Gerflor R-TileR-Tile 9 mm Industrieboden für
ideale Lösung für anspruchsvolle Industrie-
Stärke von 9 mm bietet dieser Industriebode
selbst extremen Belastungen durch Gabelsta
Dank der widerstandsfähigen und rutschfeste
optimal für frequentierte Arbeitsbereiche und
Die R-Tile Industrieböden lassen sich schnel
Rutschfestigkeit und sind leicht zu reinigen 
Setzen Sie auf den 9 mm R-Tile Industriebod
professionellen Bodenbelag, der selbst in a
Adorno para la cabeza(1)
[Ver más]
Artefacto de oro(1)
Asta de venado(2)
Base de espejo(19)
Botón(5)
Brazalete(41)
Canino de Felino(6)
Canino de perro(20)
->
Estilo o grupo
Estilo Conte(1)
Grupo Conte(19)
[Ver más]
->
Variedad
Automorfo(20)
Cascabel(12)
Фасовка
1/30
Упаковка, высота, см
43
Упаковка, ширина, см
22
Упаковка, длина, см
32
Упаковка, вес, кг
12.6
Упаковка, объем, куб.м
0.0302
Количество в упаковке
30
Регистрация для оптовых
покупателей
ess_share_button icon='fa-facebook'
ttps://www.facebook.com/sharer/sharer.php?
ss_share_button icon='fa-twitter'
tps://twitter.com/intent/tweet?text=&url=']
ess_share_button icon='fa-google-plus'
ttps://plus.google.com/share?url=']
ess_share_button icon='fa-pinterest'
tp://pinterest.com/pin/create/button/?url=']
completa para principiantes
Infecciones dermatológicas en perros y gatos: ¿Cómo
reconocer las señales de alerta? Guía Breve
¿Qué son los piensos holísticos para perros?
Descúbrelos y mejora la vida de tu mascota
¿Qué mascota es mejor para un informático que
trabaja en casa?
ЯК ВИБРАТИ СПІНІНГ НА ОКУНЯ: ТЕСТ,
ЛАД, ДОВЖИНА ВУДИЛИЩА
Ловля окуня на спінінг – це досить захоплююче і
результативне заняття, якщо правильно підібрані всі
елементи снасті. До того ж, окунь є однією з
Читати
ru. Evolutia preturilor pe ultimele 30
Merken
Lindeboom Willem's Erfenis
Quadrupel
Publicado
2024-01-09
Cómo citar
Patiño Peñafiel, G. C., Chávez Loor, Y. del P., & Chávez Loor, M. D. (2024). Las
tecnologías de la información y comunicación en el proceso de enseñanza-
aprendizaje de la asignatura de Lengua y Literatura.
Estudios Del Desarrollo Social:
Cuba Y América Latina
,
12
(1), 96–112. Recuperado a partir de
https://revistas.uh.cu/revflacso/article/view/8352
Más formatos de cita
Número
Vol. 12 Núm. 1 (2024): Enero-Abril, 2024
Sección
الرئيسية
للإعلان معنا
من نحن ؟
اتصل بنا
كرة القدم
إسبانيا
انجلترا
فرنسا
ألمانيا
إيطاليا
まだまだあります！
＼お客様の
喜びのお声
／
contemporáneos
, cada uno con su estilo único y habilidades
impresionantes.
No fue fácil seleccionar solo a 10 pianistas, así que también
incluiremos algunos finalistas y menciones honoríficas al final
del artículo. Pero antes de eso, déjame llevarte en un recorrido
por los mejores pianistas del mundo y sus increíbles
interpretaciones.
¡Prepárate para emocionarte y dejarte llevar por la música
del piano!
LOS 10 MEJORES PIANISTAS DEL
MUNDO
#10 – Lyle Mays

···

*PROBLEM TO WORK ON*.
Transcribe all of the material above, line for line, keeping every character as it appears.

*REPLY TO THE EXERCISE*.
Gerflor R-TileR-Tile 9 mm Industrieboden für
ideale Lösung für anspruchsvolle Industrie-
Stärke von 9 mm bietet dieser Industriebode
selbst extremen Belastungen durch Gabelsta
Dank der widerstandsfähigen und rutschfeste
optimal für frequentierte Arbeitsbereiche und
Die R-Tile Industrieböden lassen sich schnel
Rutschfestigkeit und sind leicht zu reinigen 
Setzen Sie auf den 9 mm R-Tile Industriebod
professionellen Bodenbelag, der selbst in a
Adorno para la cabeza(1)
[Ver más]
Artefacto de oro(1)
Asta de venado(2)
Base de espejo(19)
Botón(5)
Brazalete(41)
Canino de Felino(6)
Canino de perro(20)
->
Estilo o grupo
Estilo Conte(1)
Grupo Conte(19)
[Ver más]
->
Variedad
Automorfo(20)
Cascabel(12)
Фасовка
1/30
Упаковка, высота, см
43
Упаковка, ширина, см
22
Упаковка, длина, см
32
Упаковка, вес, кг
12.6
Упаковка, объем, куб.м
0.0302
Количество в упаковке
30
Регистрация для оптовых
покупателей
ess_share_button icon='fa-facebook'
ttps://www.facebook.com/sharer/sharer.php?
ss_share_button icon='fa-twitter'
tps://twitter.com/intent/tweet?text=&url=']
ess_share_button icon='fa-google-plus'
ttps://plus.google.com/share?url=']
ess_share_button icon='fa-pinterest'
tp://pinterest.com/pin/create/button/?url=']
completa para principiantes
Infecciones dermatológicas en perros y gatos: ¿Cómo
reconocer las señales de alerta? Guía Breve
¿Qué son los piensos holísticos para perros?
Descúbrelos y mejora la vida de tu mascota
¿Qué mascota es mejor para un informático que
trabaja en casa?
ЯК ВИБРАТИ СПІНІНГ НА ОКУНЯ: ТЕСТ,
ЛАД, ДОВЖИНА ВУДИЛИЩА
Ловля окуня на спінінг – це досить захоплююче і
результативне заняття, якщо правильно підібрані всі
елементи снасті. До того ж, окунь є однією з
Читати
ru. Evolutia preturilor pe ultimele 30
Merken
Lindeboom Willem's Erfenis
Quadrupel
Publicado
2024-01-09
Cómo citar
Patiño Peñafiel, G. C., Chávez Loor, Y. del P., & Chávez Loor, M. D. (2024). Las
tecnologías de la información y comunicación en el proceso de enseñanza-
aprendizaje de la asignatura de Lengua y Literatura.
Estudios Del Desarrollo Social:
Cuba Y América Latina
,
12
(1), 96–112. Recuperado a partir de
https://revistas.uh.cu/revflacso/article/view/8352
Más formatos de cita
Número
Vol. 12 Núm. 1 (2024): Enero-Abril, 2024
Sección
الرئيسية
للإعلان معنا
من نحن ؟
اتصل بنا
كرة القدم
إسبانيا
انجلترا
فرنسا
ألمانيا
إيطاليا
まだまだあります！
＼お客様の
喜びのお声
／
contemporáneos
, cada uno con su estilo único y habilidades
impresionantes.
No fue fácil seleccionar solo a 10 pianistas, así que también
incluiremos algunos finalistas y menciones honoríficas al final
del artículo. Pero antes de eso, déjame llevarte en un recorrido
por los mejores pianistas del mundo y sus increíbles
interpretaciones.
¡Prepárate para emocionarte y dejarte llevar por la música
del piano!
LOS 10 MEJORES PIANISTAS DEL
MUNDO
#10 – Lyle Mays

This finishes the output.